On Tue, Sep 24, 2024 at 09:57:13AM GMT, Linus Torvalds wrote:
> On Mon, 23 Sept 2024 at 20:55, Dave Chinner <david@xxxxxxxxxxxxx> wrote:
> >
> > That's effectively what the patch did - it added a spinlock per hash
> > list.
> 
> Yeah, no, I like your patches, they all seem to be doing sane things
> and improve the code.
> 
> The part I don't like is how the basic model that your patches improve
> seems quite a bit broken.
> 
> For example, that whole superblock list lock contention just makes me
> go "Christ, that's stupid". Not because your patches to fix it with
> Waiman's fancy list would be wrong or bad, but because the whole pain
> is self-inflicted garbage.
> 
> And it's all historically very very understandable. It wasn't broken
> when it was written.
> 
> That singly linked list is 100% sane in the historical context of "we
> really don't want anything fancy for this". The whole list of inodes
> for a superblock is basically unimportant, and it's main use (only
> use?) is for the final "check that we don't have busy inodes at umount
> time, remove any pending stuff".
> 
> So using a stupid linked list was absolutely the right thing to do,
> but now that just the *locking* for that list is a pain, it turns out
> that we probably shouldn't use a list at all. Not because the list was
> wrong, but because a flat list is such a pain for locking, since
> there's no hierarchy to spread the locking out over.
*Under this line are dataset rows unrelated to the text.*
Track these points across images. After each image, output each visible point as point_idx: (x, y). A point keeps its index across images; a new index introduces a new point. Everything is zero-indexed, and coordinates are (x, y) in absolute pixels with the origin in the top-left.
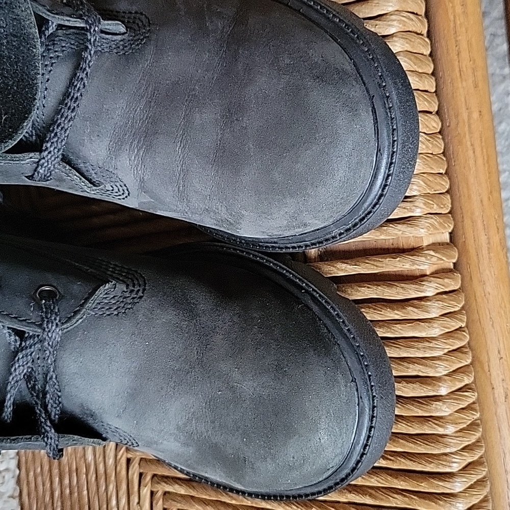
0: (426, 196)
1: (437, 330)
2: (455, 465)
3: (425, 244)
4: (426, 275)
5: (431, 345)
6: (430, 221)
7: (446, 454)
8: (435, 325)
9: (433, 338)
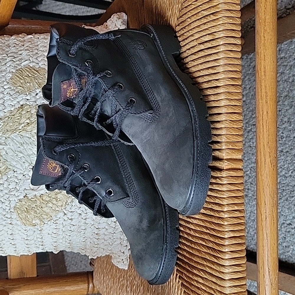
0: (227, 142)
1: (224, 188)
2: (226, 235)
3: (225, 158)
4: (223, 169)
5: (222, 193)
6: (227, 151)
7: (223, 231)
8: (224, 187)
9: (223, 191)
Well, lists are just a pain. They should really be radix trees, we're
not doing actual LRU anyways.

> > [ filesystems doing their own optimized thing ]
> >
> > IOWs, it's not clear to me that this is a caching model we really
> > want to persue in general because of a) the code duplication and b)
> > the issues such an inode life-cycle model has interacting with the
> > VFS life-cycle expectations...
> 
> No, I'm sure you are right, and I'm just frustrated with this code
> that probably _should_ look a lot more like the dcache code, but
> doesn't.
> 
> I get the very strong feeling that we should have a per-superblock
> hash table that we could also traverse the entries of. That way the
> superblock inode list would get some structure (the hash buckets) that
> would allow the locking to be distributed (and we'd only need one lock
> and just share it between the "hash inode" and "add it to the
> superblock list").

I was considering that - that's what the bcachefs btree key cache does,
the shrinker just iterates over the rhashtable.

But referenced inodes aren't kept on the shrinker lists; I hate the
overhead of adding/removing, but Dave was emphatic on there being
workloads where that was really necessary and I'm somewhat convinced.

The other big issue is memcg; I think for that to work we'd need reclaim
to coalesce shrinker calls and shrink from multiple memcgs at the same
time.